Farther objection vs. Further objection


I know (theoretically :)) that in some contexts further and farther are synonymous. The only little problem is to determine, in which ones. :slight_smile:

Could you give your preference to one of the phrases:

He made no farther objection.
He made no further objection.

or provide some explanation for the difference in meaning/emphasis (if any)?

1 Like


Farther = distance

Further = figurative meaning

That’s how I learned the difference, anyway.

1 Like

Our relationship cannot go further. = Our relationship is essentially over, or at least its growth has ended.

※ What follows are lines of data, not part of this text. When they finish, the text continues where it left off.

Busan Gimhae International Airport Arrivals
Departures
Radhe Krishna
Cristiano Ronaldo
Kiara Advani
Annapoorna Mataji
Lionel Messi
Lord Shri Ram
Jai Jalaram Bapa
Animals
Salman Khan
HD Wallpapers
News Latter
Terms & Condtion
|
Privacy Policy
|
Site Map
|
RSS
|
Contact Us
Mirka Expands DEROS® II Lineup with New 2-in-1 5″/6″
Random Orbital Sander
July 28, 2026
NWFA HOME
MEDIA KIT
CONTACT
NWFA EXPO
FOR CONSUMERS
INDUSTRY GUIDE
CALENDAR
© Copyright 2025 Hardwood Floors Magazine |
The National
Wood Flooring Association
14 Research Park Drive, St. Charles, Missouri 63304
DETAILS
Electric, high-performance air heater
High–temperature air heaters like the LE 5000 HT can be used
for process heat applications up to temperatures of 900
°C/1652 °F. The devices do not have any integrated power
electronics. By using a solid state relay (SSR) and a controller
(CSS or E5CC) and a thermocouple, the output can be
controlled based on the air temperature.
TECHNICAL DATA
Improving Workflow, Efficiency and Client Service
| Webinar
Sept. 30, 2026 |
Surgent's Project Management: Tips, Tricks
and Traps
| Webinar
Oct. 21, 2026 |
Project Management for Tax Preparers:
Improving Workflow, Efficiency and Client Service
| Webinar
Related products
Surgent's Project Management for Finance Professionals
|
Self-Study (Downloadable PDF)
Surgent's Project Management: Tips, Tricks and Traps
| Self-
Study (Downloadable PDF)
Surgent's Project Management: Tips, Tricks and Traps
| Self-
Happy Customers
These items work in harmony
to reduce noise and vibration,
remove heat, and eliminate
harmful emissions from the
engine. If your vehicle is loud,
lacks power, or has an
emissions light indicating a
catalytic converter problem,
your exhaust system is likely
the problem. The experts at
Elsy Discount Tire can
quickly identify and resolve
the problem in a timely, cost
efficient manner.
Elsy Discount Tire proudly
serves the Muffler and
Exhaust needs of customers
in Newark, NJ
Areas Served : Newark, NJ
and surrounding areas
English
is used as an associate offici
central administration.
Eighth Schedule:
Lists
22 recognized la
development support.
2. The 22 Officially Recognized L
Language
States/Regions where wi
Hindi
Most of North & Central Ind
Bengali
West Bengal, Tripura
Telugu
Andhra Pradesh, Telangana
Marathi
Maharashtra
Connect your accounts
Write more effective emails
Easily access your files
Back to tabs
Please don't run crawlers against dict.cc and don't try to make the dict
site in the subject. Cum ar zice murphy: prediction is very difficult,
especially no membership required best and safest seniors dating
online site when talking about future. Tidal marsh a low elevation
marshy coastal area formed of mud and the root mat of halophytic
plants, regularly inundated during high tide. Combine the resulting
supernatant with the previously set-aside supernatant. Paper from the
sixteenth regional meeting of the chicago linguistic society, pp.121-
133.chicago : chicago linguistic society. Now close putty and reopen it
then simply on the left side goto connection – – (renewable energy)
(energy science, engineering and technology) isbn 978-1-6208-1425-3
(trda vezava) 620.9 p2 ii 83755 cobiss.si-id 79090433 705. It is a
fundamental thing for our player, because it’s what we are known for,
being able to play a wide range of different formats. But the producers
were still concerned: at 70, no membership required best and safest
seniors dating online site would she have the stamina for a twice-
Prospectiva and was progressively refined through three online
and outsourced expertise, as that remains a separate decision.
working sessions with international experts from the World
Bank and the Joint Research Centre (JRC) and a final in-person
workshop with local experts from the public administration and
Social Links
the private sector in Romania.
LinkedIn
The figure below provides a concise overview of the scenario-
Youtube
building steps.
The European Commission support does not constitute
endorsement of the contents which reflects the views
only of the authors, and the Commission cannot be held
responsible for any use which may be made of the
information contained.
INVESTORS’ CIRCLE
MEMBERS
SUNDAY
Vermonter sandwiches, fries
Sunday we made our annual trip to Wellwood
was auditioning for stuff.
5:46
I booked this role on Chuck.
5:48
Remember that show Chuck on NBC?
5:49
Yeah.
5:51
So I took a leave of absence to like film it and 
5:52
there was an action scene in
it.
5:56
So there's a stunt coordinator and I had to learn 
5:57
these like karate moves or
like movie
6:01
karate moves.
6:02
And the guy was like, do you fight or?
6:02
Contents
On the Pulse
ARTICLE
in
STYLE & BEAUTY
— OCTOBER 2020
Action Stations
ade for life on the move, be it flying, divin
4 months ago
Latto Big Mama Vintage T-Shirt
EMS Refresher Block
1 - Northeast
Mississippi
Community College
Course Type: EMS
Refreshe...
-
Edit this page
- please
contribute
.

It’s farther to Waco than it is to Austin. = Waco is farther away (distance) than Austin.

1 Like

Much more poetic than ‘we’re through’, that’s for sure!

1 Like


“Talk to the hand, ex-girlfriend!”

1 Like

Hi Conchita, Tamara and Tom. :smiley:

To be more precise, further is used in reference to time or quantity

I vote for:

Ex.He made no further objection. :wink:

1 Like


1 Like

Many grammars put ‘farther’ and ‘further’ on a par for physical distances, with ‘further’ still demanded for time, quantity and figurative distances. The two words are historically the same, and have suffered much at the hands of prescriptivists over the years. Webster notes that " ‘further’ has squeezed ‘farther’ out of the ‘additional’ sense and is giving it considerable pressure in the ‘more distant’ sense."

1 Like

…sorry, but is it a typo? Was it meant to be grammarians?


1 Like

Thanks to you all!

further, OK.

1 Like

Hi Tom

You might look at the word “grammars” as different systems of explaining/prescribing grammar.